Innovation is dead, maybe

The latest issue of WIRED (still no idea how we ended up with a subscription to this, but now it's provided meat for two blog posts - maybe we should keep the subscription...) has a cool little "Brief History of Game Time" chart.  Now, reading the chart, you notice something interesting.  Since D&D came out in 1973, a groundbreaking worth-mentioning game came out almost every year--and some years got two or three great games--up until 2002 gave us America's Army.  And since then, nothing but new hardware.  That's right, America's Army was the last, great innovative game.  Before that it was Halo.  Makes it look like Greg Costikyan's right and innovation is dead.
On closer inspection, it's just an off-the-cuff chart that someone threw together.  World of Warcraft deserved to make the list.  If Halo gets to make the cut why not WoW?  And where's Nintendogs?  The original GTA makes the list with GTA3's artwork, but it's the N64 Zelda that was considered the groundbreaking Zelda?
Out of curiosity, which designer wins?  Richard Garriot and Will Wright have two entries each.  The winner is Shigeru Miyamoto with Donkey Kong, Mario, and Zelda.  Unless you'd give it to Carmack for Wolfenstein, Doom, and Quake - he doesn't bill himself a designer but I'd argue that he's pretty much the guy.

March 19, 2006

GDC

Hey, if anyone wants to hang out at GDC, drop me a line.  jdfristrom@gmail.com.
Also, I'll be able to go to Damion's blogger gathering - for fifteen minutes, and then I have to bail, unfortunately.

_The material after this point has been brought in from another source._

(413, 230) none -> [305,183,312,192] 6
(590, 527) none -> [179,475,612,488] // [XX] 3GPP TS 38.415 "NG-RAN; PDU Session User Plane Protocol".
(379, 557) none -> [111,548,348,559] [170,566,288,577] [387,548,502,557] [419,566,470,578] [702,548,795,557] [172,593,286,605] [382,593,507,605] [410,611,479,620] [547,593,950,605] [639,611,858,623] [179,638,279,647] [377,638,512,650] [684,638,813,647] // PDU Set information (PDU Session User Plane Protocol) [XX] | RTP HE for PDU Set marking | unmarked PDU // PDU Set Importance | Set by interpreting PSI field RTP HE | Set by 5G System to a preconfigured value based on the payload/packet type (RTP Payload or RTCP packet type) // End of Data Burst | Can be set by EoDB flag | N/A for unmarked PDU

Oh, and there's a photo of me, so you'll recognize me if you pass me in the halls or whatever, and you can say hi.  Although I'm without beard right now.  See you there.

March 15, 2006

Scrum For One

I've been getting into Scrum, lately, and have discovered you don't need a whole team to do it - you can be project owner, scrum master, and team all by yourself.  The cool thing about this is you then have your own burndown chart - I've been tracking my progress on a project and my velocity is a whopping .5, which means I'm either only working half days or everything's taking twice as long as I expected.  Or somewhere between.  Still, at the current trend, I should finish in time, unless the GDC messes me up.

March 02, 2006

More Evidence on the Creative-Directing-Not-Being-Full-Time Thing

Pag counter-argued "I see the job of a game director as closer to the movie director in an animated movie than in a regular movie."  Fair enough, and from the last issue of WIRED, about *A Scanner Darkly*:
"The animation process dragged out for 15 months.  During much of that time, Linklater [the director] stayed away from the Austin production."

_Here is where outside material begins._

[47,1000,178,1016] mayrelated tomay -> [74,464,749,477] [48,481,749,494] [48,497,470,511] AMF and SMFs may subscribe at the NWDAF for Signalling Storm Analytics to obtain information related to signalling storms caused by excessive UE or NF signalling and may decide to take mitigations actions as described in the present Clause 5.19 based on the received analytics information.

To put it another way, here's what I see the nuts-and-bolts "problem" is, with both animation and games:  it takes a long time between iterations.  Once an iteration is done, the director can look at it and provide feedback.  The amount of time it takes to look-at-and-give-feedback is much less than the amount of time it takes to do the work.  Near the end of the project, the director will be fully employed playing and giving feedback.  Near the beginning of the project, the director will be fully employed setting direction and vision.  It's that tricky middle - that's where the director either has to get their hands dirty doing stuff outside their job description, be it production or design or code or art or animation...or browse the web and wait for stuff to get done.

People who pay close attention might notice I'm contradicting myself.  Wouldn't a director who rolls up their sleeves and gets their hands dirty be "putting themselves in as their own utility infielder"?

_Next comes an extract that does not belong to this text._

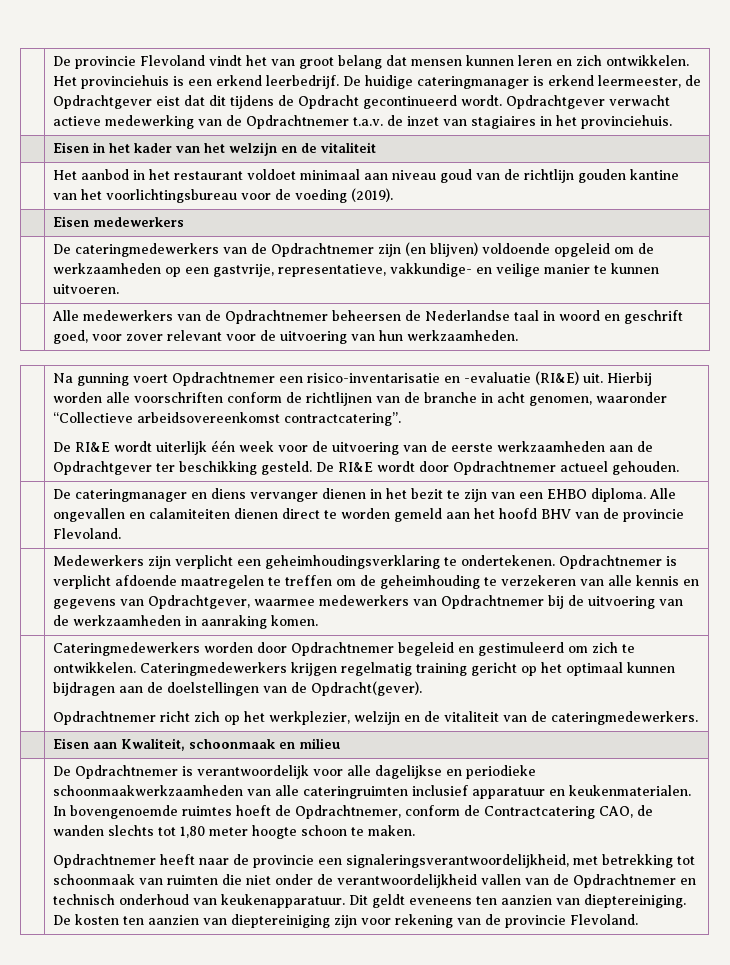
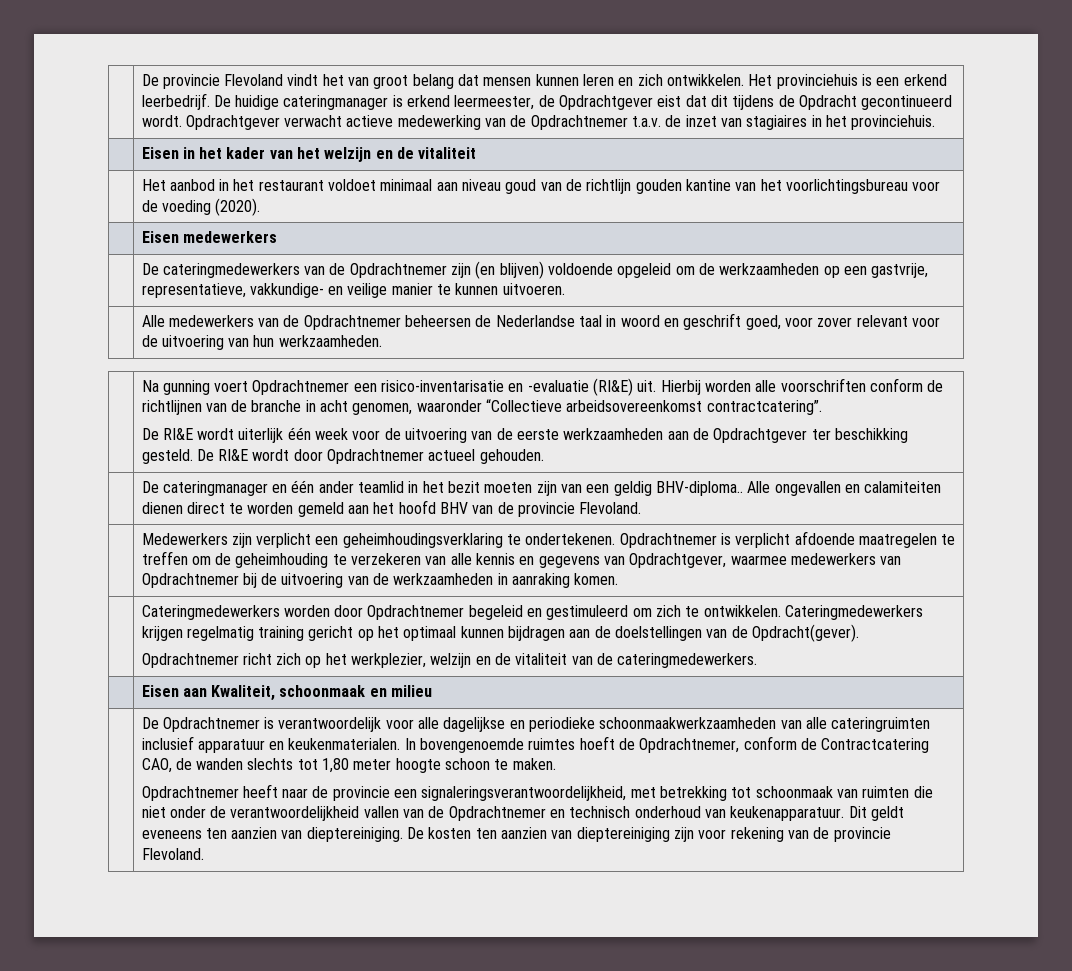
[350,188,393,202] (2019). -> [215,198,261,216] (2020).
[210,488,366,502] diens vervanger dienen -> [291,480,405,493] één ander teamlid
[446,490,460,499] te -> [484,482,533,493] moeten
[546,488,646,502] EHBO diploma. -> [613,481,744,496] geldig BHV-diploma..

Well, yes, so they'd have to watch themselves.  Leading has to always take priority over doing.  And on the "doing" front they can't allow themselves to become a bottleneck - they'd have to be able to hand the work off to someone else at the drop of a hat.

March 01, 2006

Kleenex Testers Aren't From QA

At least a couple of the commenters misunderstood my last post - must be my bad for not making it clear.

The kind of testing I was talking about, gameplay testing / kleenex testing, is explicitly NOT done by QA guys, for the exact reasons Carl mentioned in the comments of the last post.  Gameplay testing / kleenex testing is supposed to be like those movie previews to test audiences - the test audiences aren't from the industry, they're people that get pretty much pulled off the street.  And so should be your kleenex testers.

One side note - I'm told *Eternal Sunshine of the Spotless Mind* made something of a stir because the director refused to put it before a test audience - he didn't want to compromise his vision for the masses.  And it was a great movie.  So there may be something to be said for not doing this kind of testing at all, but in my own experience I've found kleenex testing to be a real wake-up call.  Like, wow, they don't get the game at all, time to dive back into the trenches.